--- Given text ---

All Art+, Autumn on Orchard

November 13th - November 23rd, 2025

Opening Reception:

Thursday, November 13th, 6 pm - 8 pm

Adelphia von Derka

I’m a multidisciplinary contemporary artist, creative director, and tattoo artist, with a strong focus on canvas painting and visual storytelling. My work explores themes of transformation, deformation, and moments of stillness, captured through layered compositions, bold contrasts, and expressive color. With over 14 years of experience in motion design and broadcast media across Europe, I bring a narrative-driven approach to my canvas work, merging structure with spontaneity and blending traditional techniques with a modern design language. Trained in media but rooted in fine art, I move fluidly between digital and analog processes to create emotionally resonant, visually striking pieces. My practice on canvas is a dialogue between discipline and intuition, story and form. Each piece reflects an ongoing fascination with imagination, emotional depth, and the delicate balance between chaos and calm. I’m particularly inspired by contrast, in shape, form, and color, as well as by nature: the light, the ocean, the sun, and the quiet spaces in between. In addition to painting, I work as a motion designer, illustrator, and tattoo artist, creating across disciplines while always returning to painting as the core of my evolving artistic journey.

--- Exercise data ---

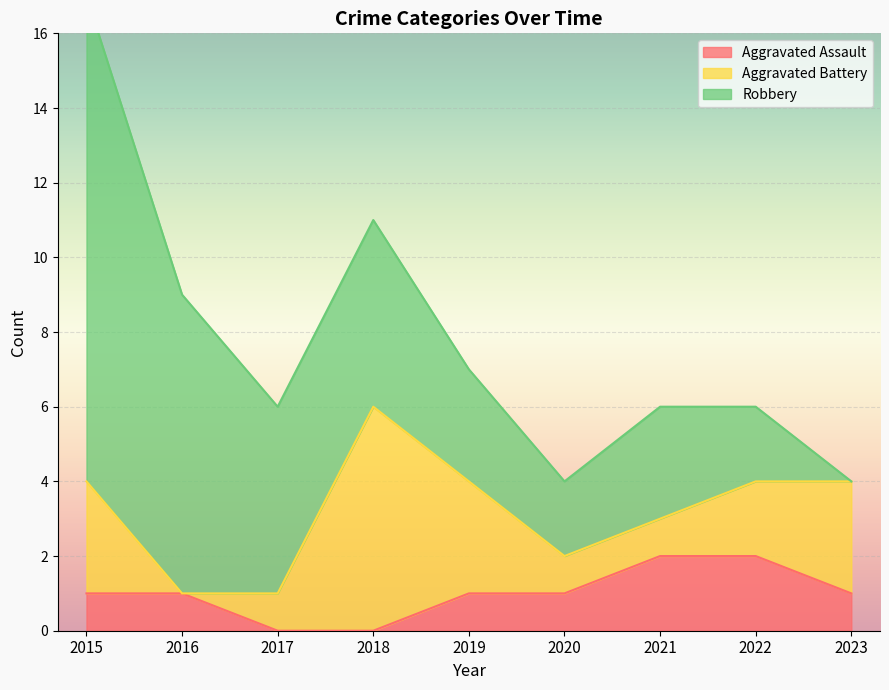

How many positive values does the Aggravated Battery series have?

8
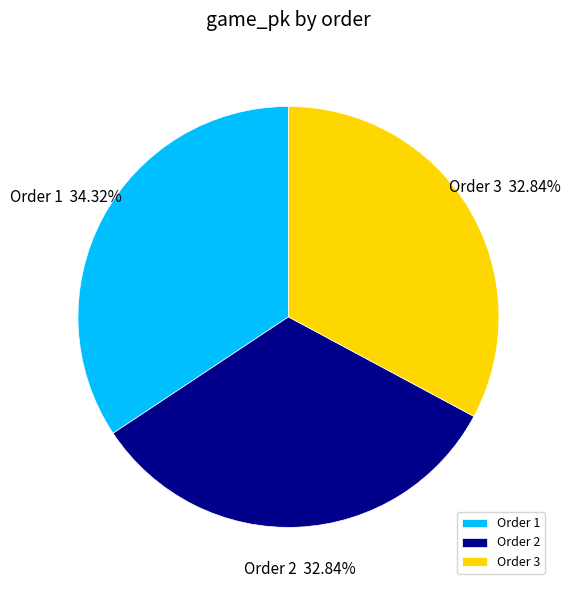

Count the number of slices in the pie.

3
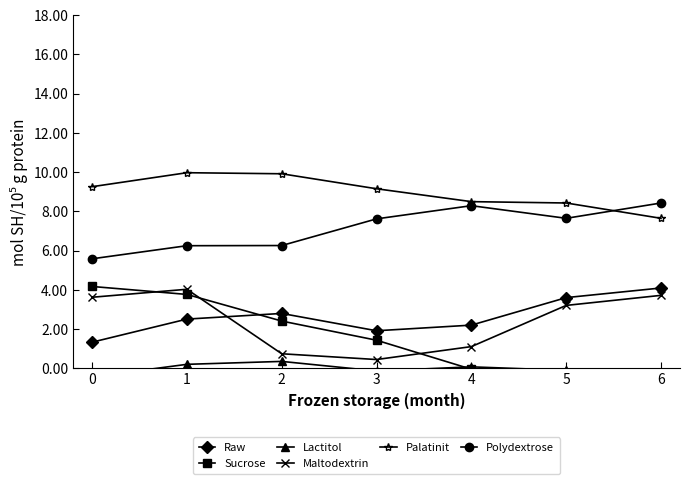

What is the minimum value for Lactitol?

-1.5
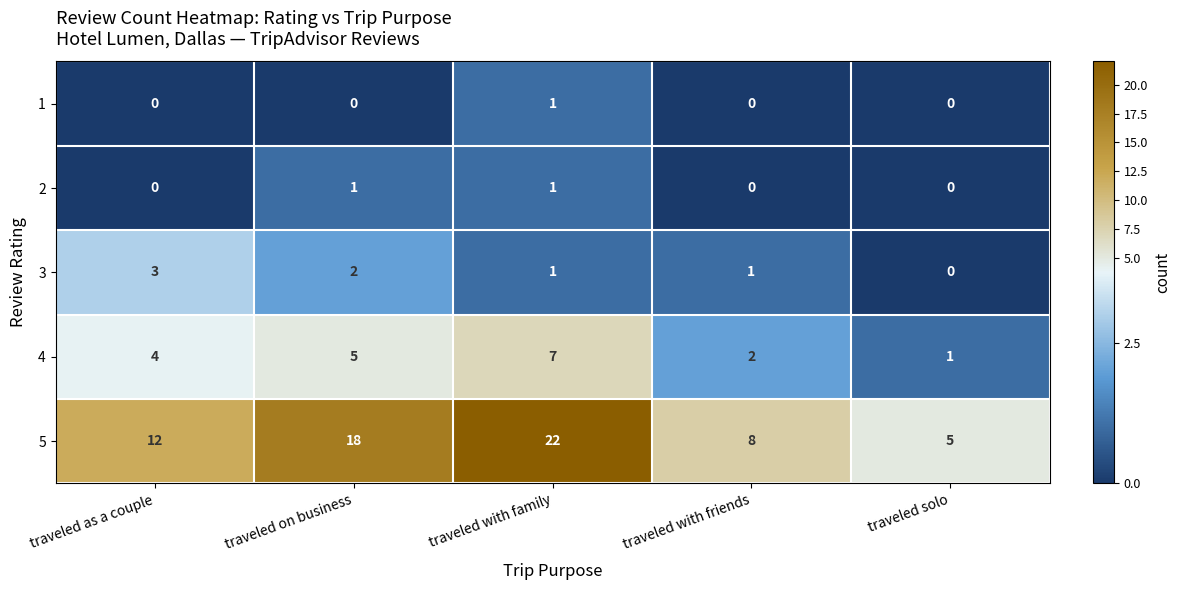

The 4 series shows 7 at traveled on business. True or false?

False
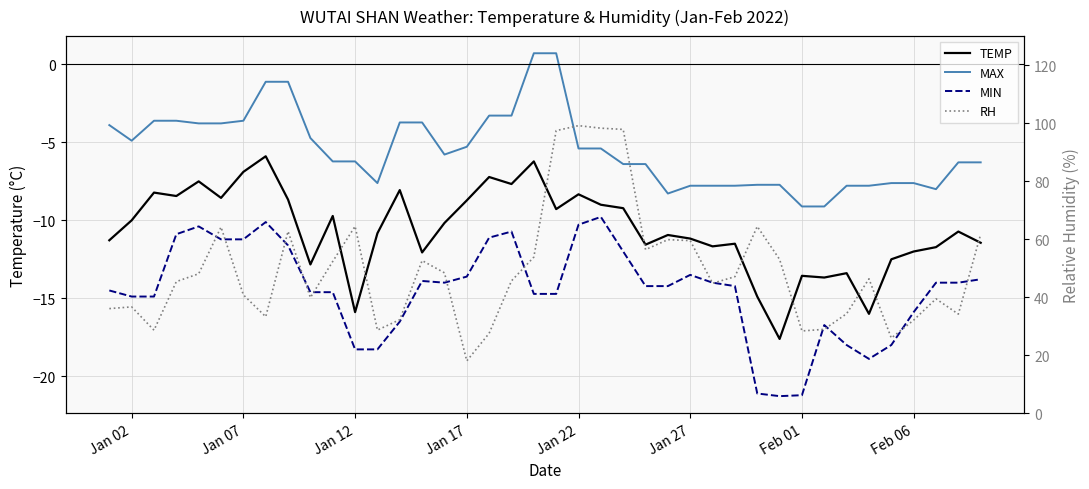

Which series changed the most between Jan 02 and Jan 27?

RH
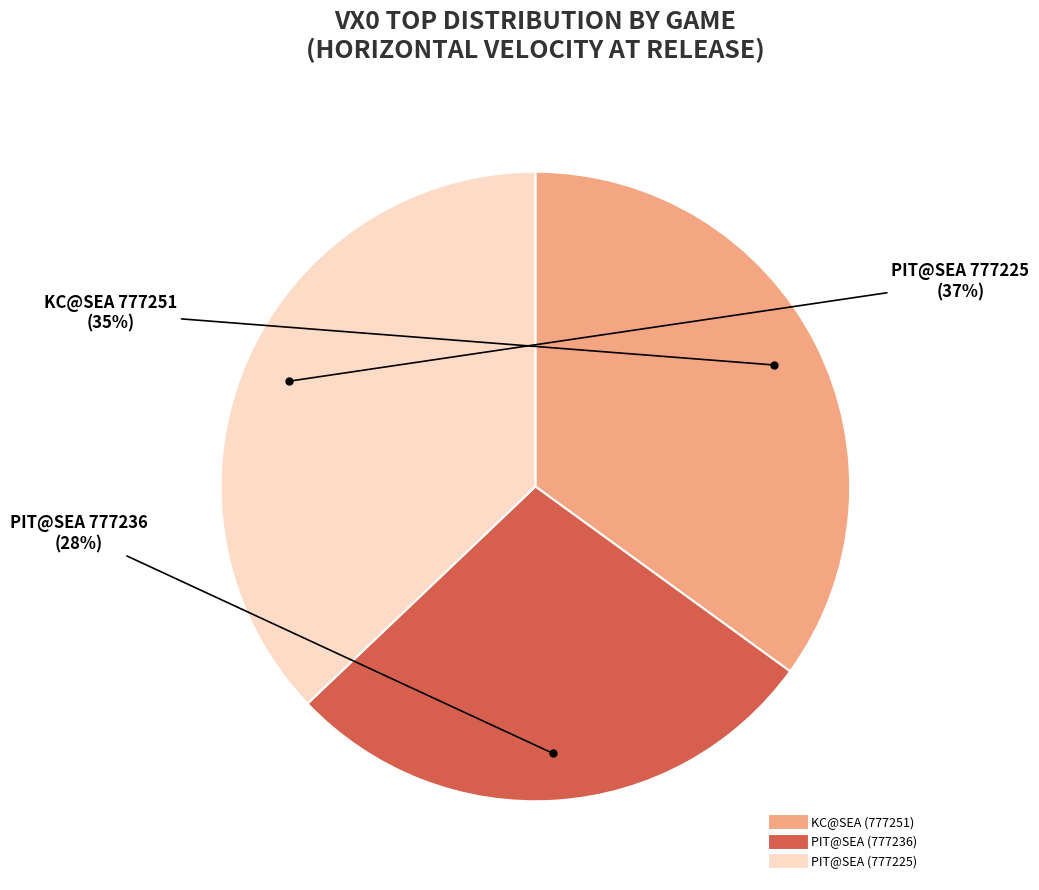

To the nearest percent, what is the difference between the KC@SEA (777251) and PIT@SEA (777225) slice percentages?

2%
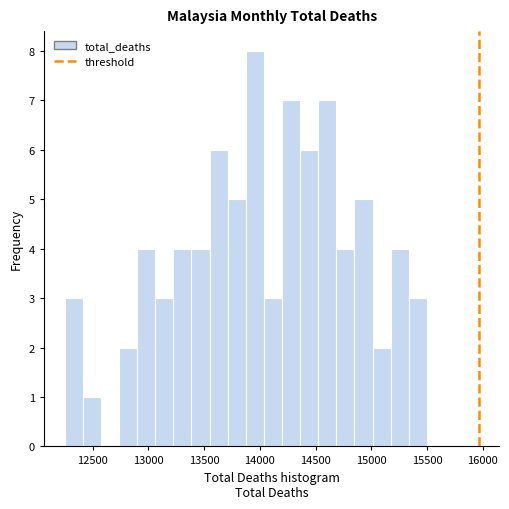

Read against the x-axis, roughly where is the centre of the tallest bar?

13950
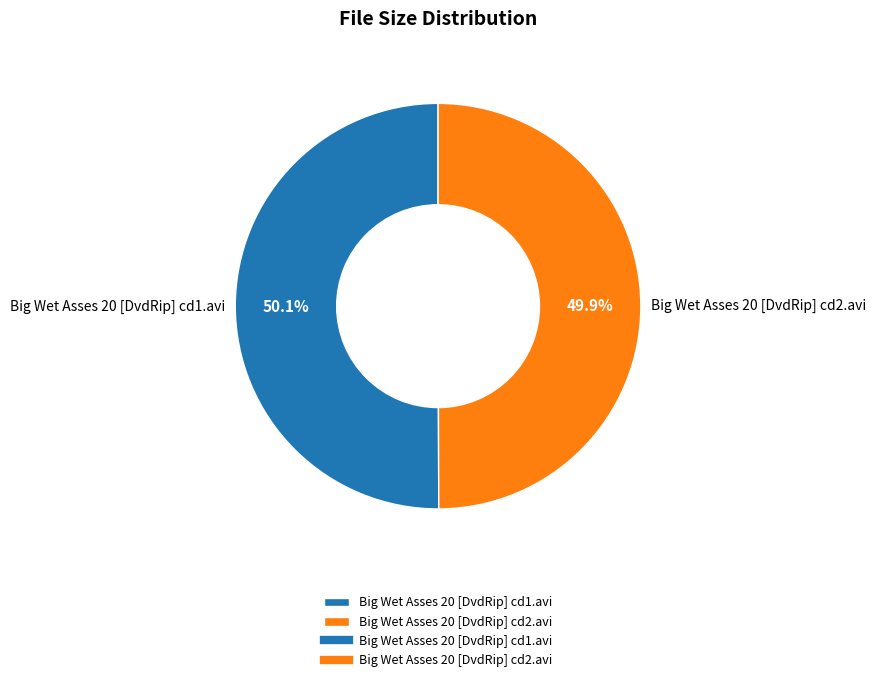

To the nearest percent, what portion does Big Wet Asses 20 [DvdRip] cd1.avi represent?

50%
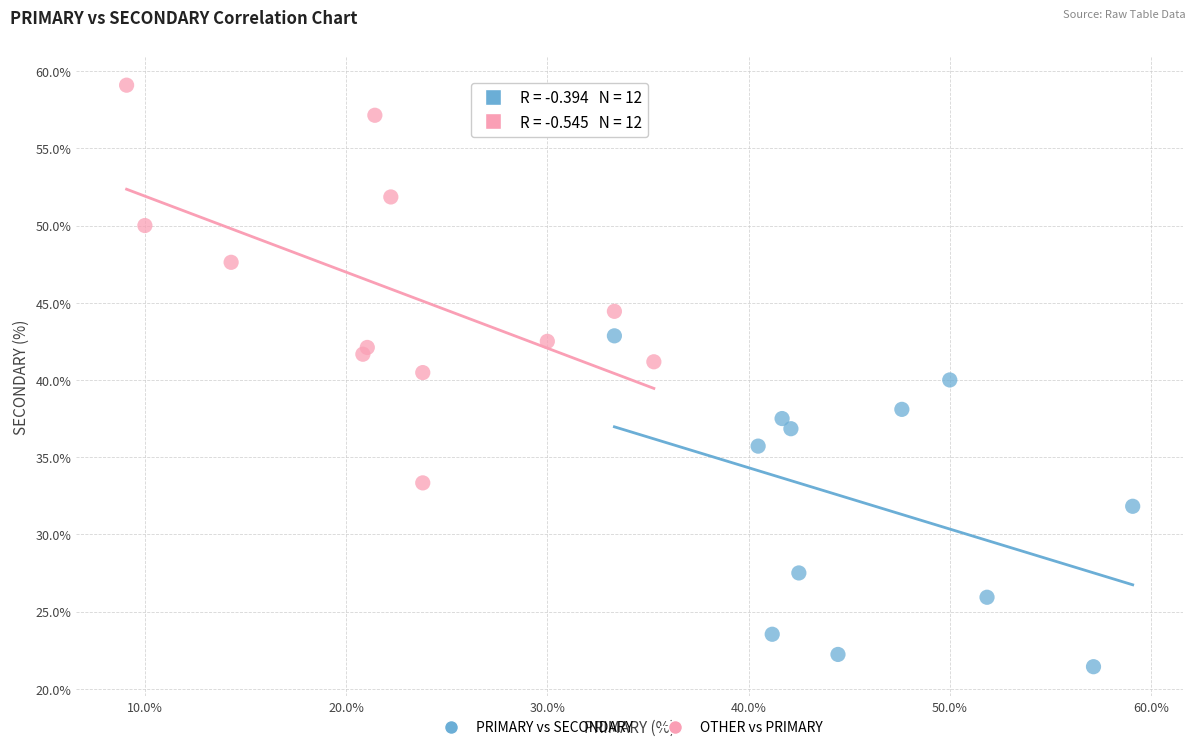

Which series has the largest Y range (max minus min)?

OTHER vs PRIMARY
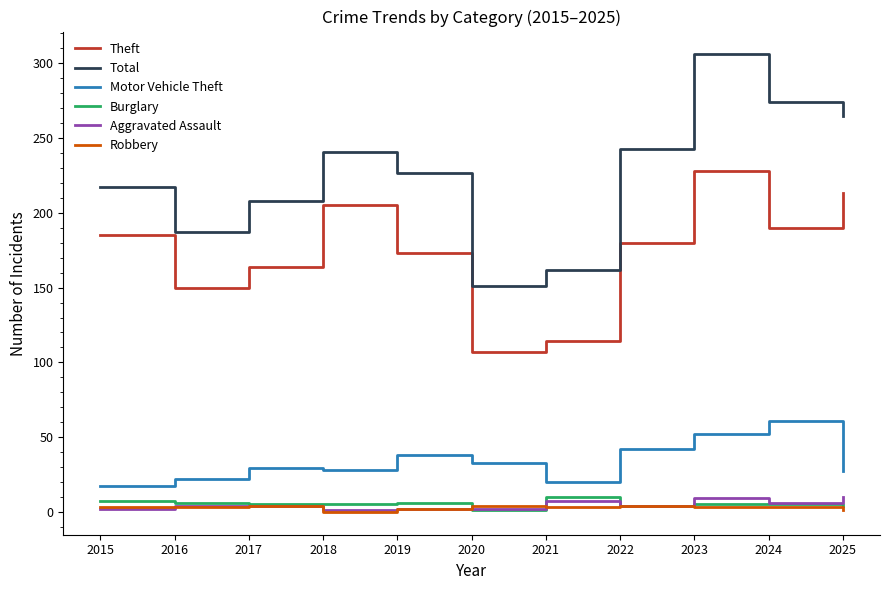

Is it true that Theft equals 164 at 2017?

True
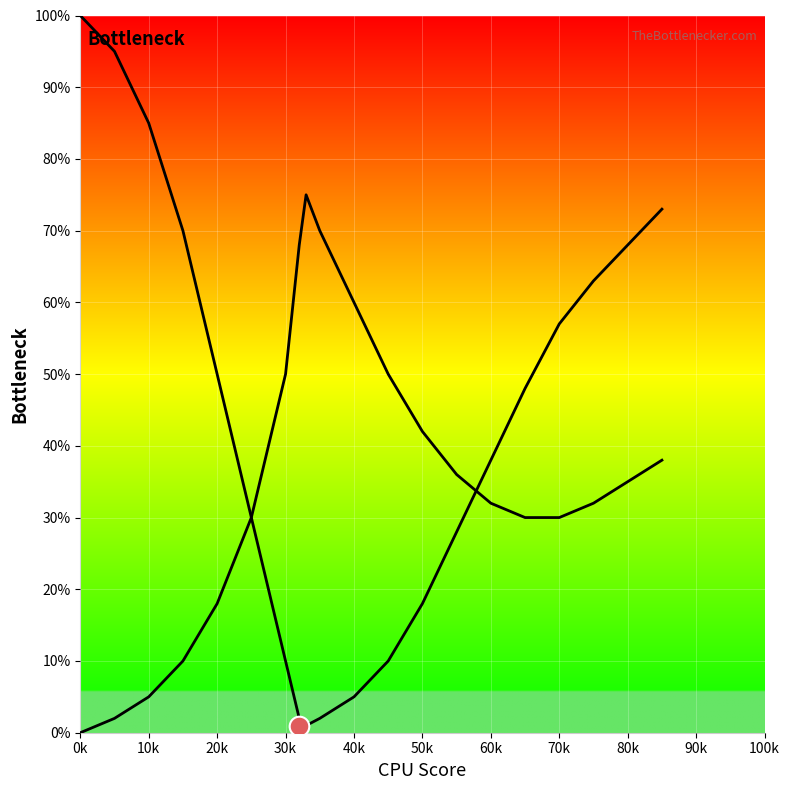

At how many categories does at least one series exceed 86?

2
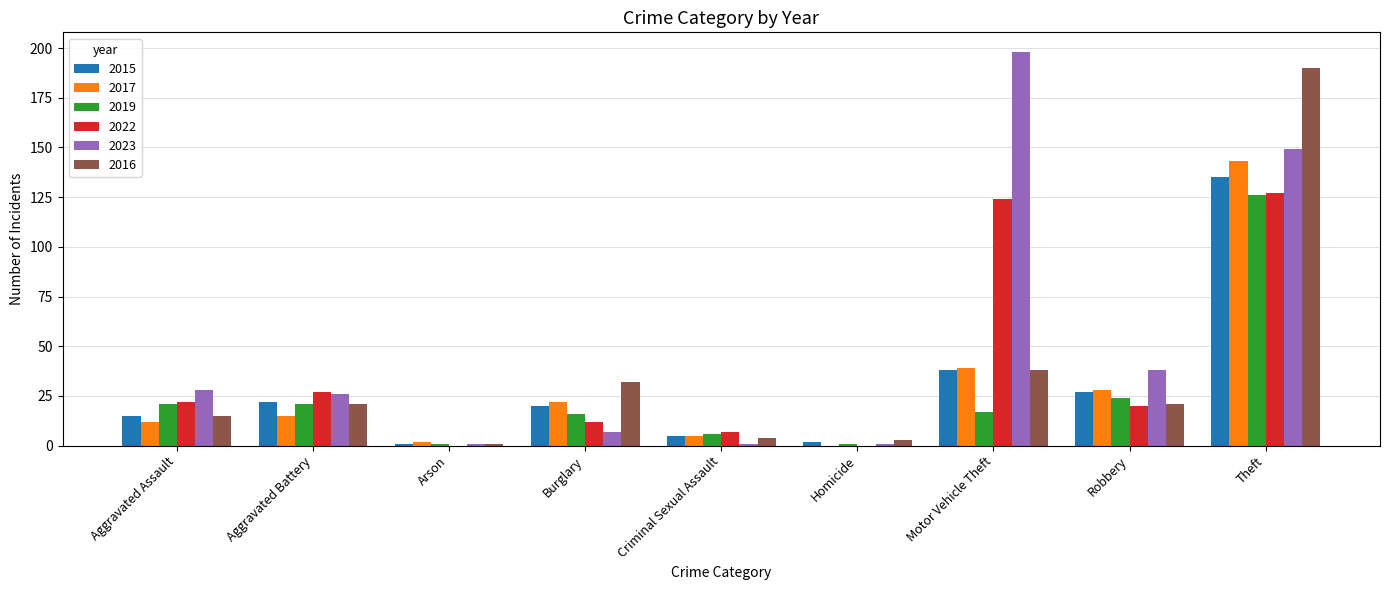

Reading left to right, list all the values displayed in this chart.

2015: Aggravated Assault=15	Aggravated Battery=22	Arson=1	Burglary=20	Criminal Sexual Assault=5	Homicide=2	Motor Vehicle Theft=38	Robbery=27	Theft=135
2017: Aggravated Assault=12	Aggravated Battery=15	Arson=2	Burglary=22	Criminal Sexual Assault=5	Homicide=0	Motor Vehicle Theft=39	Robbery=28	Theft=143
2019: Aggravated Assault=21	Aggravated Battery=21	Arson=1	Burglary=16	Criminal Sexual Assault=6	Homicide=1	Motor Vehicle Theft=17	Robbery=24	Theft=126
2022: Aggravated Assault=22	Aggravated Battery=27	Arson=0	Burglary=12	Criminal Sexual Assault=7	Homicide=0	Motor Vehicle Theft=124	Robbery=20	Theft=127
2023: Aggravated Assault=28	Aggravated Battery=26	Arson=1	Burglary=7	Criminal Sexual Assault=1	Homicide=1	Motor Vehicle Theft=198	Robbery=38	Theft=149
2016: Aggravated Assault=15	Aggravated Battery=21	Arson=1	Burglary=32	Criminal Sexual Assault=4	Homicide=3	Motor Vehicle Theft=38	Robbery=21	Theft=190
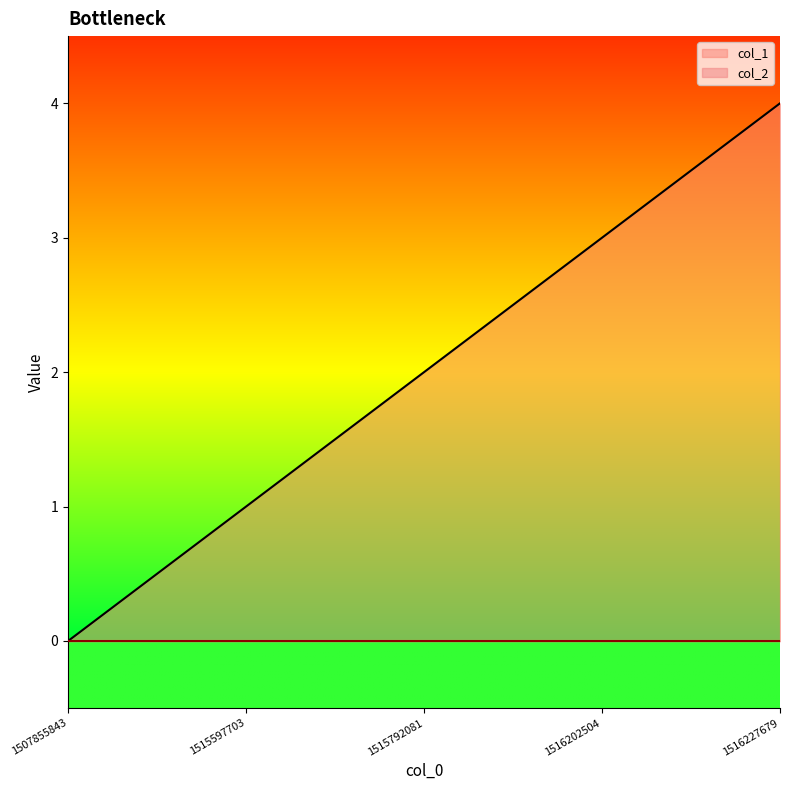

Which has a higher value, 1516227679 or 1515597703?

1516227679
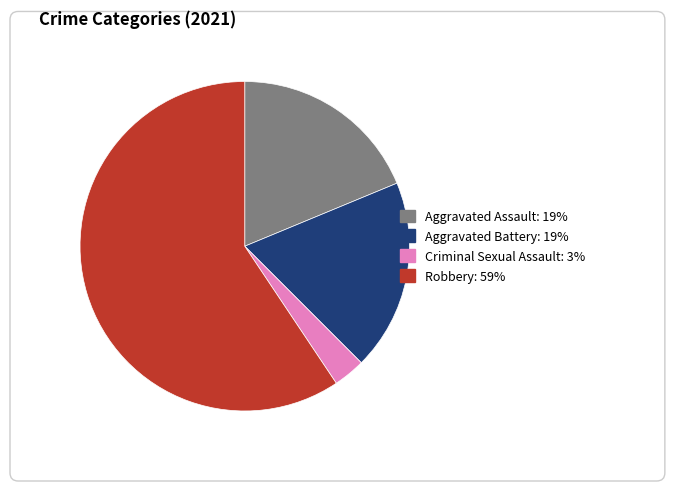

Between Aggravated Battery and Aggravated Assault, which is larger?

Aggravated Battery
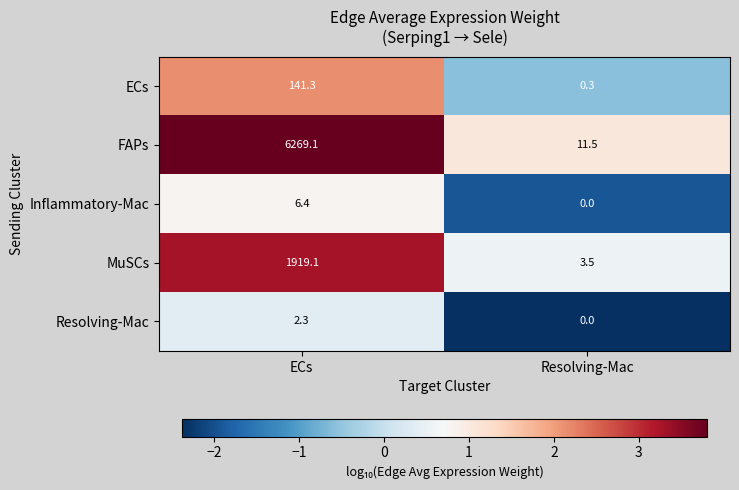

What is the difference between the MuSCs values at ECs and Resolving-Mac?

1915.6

---

• Tasks
a) Pick out each line of the records that contains the word "Sexual", and copy those lines in full.
b) Extend the exhibition text about Adelphia von Derka, starting right after its last sentence.
The exhibition text and the records come from separate, unrelated sources.

• Outputs by task
a)
2015: Aggravated Assault=15	Aggravated Battery=22	Arson=1	Burglary=20	Criminal Sexual Assault=5	Homicide=2	Motor Vehicle Theft=38	Robbery=27	Theft=135
2017: Aggravated Assault=12	Aggravated Battery=15	Arson=2	Burglary=22	Criminal Sexual Assault=5	Homicide=0	Motor Vehicle Theft=39	Robbery=28	Theft=143
2019: Aggravated Assault=21	Aggravated Battery=21	Arson=1	Burglary=16	Criminal Sexual Assault=6	Homicide=1	Motor Vehicle Theft=17	Robbery=24	Theft=126
2022: Aggravated Assault=22	Aggravated Battery=27	Arson=0	Burglary=12	Criminal Sexual Assault=7	Homicide=0	Motor Vehicle Theft=124	Robbery=20	Theft=127
2023: Aggravated Assault=28	Aggravated Battery=26	Arson=1	Burglary=7	Criminal Sexual Assault=1	Homicide=1	Motor Vehicle Theft=198	Robbery=38	Theft=149
2016: Aggravated Assault=15	Aggravated Battery=21	Arson=1	Burglary=32	Criminal Sexual Assault=4	Homicide=3	Motor Vehicle Theft=38	Robbery=21	Theft=190

b)
 

Albert John Belmont

Albert John Belmont is a New England-born, contemporary artist based in New Hampshire.

 

Working since the mid-'90s, his art focuses on the deconstruction of subjects to convey form and feeling through simplicity. He developed this approach while studying art in Boston, exploring abstraction, cubism, expressionism, color, and line. 

 

​Since 2020, his work has delved into autobiographical explorations of space, experience, and memory. He has exhibited in several states and cities over the course of his career, most recently in New York, Boston, Chicago, and throughout New England.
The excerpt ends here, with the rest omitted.